こども嫌いでしたが、こどもに関わる会社始めました。

中国で子供向けエンターテイメントコンテンツを提供する会社をやっています。

10年前の私と10年後の私に何か言えることがあるか?

今週のお題「10年」

10年前の今頃、私は中国に来て1年半。ひょんなきっかけでここで暮らすことになり、日本人の友達もいないままローカルにどっぷり使った生活であっという間に時間が過ぎ、なんとかめちゃくちゃな中国語でコミュニケーションには困らないようになり、知り合いも出来て気付いたら1年半経っていました。この時期中国は日本の正月にあたる春節という大型連休があります。何もかも目新しく過ぎた1度目とは違い、2度目の春節は冷や汗が出る思いで過ごしました。中国人は家族と賑やかに過ごし日本人は帰国する人が多い中、飛行機チケットを買うお金も無い私は中国人の友達の家に呼ばれて餃子を食べたりしていましたが、急に我に返り30歳を目の前にしてのこの現状に焦っていました。

当時の日記(というかモヤモヤ吐き出しメモ)を振り返ってみると、不安と焦りの言葉ばかりで、今見ても息が詰まりそうになります。

 

海外で暮らすということについて、日本で考えていたことが如何に甘かったか。

来た当初は、言葉や生活習慣など基本的なことを覚えるのに必死でそれ以外考えられなかったけれど、急に身にしみてきた外国人として違う国で暮らすという事実。

どれだけ言葉を覚えても中国人には敵わないという当たり前のこと。

言葉が出来ることと仕事が出来ることは全く別であるということ。

今まで“外国人のお客さん”という特別扱いをされていたということ、それが無くなった状態で戦う為にはどうすればいいか?

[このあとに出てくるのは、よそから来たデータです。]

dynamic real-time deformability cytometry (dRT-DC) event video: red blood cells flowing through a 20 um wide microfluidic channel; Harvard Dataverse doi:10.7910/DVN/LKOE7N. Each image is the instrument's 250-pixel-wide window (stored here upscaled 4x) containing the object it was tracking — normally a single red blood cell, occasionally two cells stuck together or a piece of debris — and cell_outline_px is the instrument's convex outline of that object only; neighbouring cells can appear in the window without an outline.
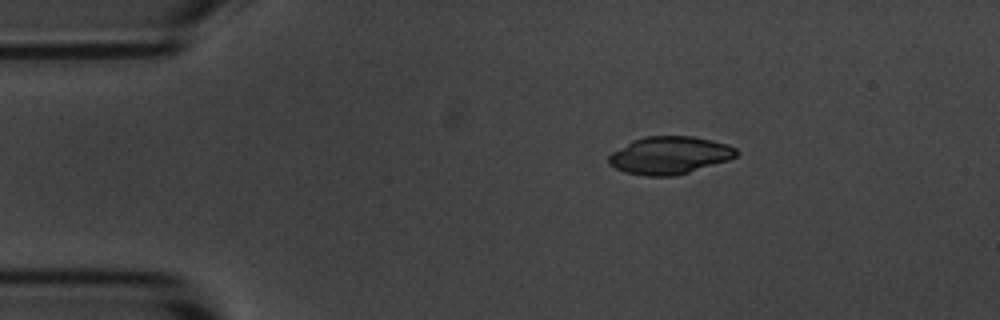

これ以上ここにいて何があるのか、道を誤ったなのなら引き返すのは今なんじゃないか?

 

そもそも私は中国に対して全く興味がなく、他の国で暮らそうと準備していました。そんな時“ひょん”としかいえない縁でここに来て仕事を一つしたのですが、中国のことをなめて掛かったら、「レベルが低すぎ!」と思った現地レベルと対して変わらない出来になってしまい、それが悔しくて離れることが出来なくなってしまったのです。日本ではありえないアクシデント連発だったとは言え、同じ条件で圧倒的に違うものが作れない限り中国にあれこれいう資格がないという意地だけで残ったものの、1年半で見えてきたのは自分に足りないものが山ほどあるという事ばかりで、どうしたらいいのか道が全く見えませんでした。何度も「もう辞めた」「だってそもそも中国になんて来る予定じゃなかったし」などと言って離れようかとも思いましたが、その度に「“何かをしてから”帰らないとこの1年半が思い出したくないただの時間の無駄になる」ということが頭をよぎるのですが、「何かする」為にどうしたらいいかわからないという袋小路。どこかに「10年後、この頑固な自分の性分を恨むことになっているんじゃないか」と嫌な予感ばかりしていました。

 

10年経って、今。

あの時の私に何か言ってあげられるかと考えても、何も浮かびませんでした。あれから本当にいろいろなことがあって、当時1%も想像していなかった状態になっている私。思い返せばジェットコースターのような10年でしたが、その時々の自分はいつも目の前の出来事に振り回されてジリジリとした思いだったし、毎回“ひょん”なきっかけの連続に流されてきただけなので、ろくにアドバイスも思い浮かびません。何より、今の自分を見て当時の私は何と言うだろうか?そこが全く想像できません。多分全く話がかみ合わないと思います。それくらい変わりました。

 

ということは、私は今もきっとジェットコースターに乗っているのです。この先どうなるか、今もまた全く分からないので振り返れないのだと思います。でも10年後を思う時、出来ればジェットコースターを降りて緩やかな道を散歩していて欲しいと思うようになりました。どこで、何をしているかは相変わらず全く予想できませんが。

 

あと3日で今年も春節です。今年もまた、落ち着きとは間逆の、新たな不安や希望を抱えて爆竹を聞くことになりますが、10年前とは大きく違うこと。

それは自分の家族と家で餃子を作って食べること。

10年前、仕事のことばかり考えていた私が聞いたら、もしかするとがっかりするかも知れない。でもそれが凄く嬉しく感じるくらいに私はあっさりと変わった。だから自分で自分の未来を想像して心配するなんて無駄なことをせず、目の前のことだけを必死にやっておけ!と先輩面で言ってやることぐらいは出来そうです。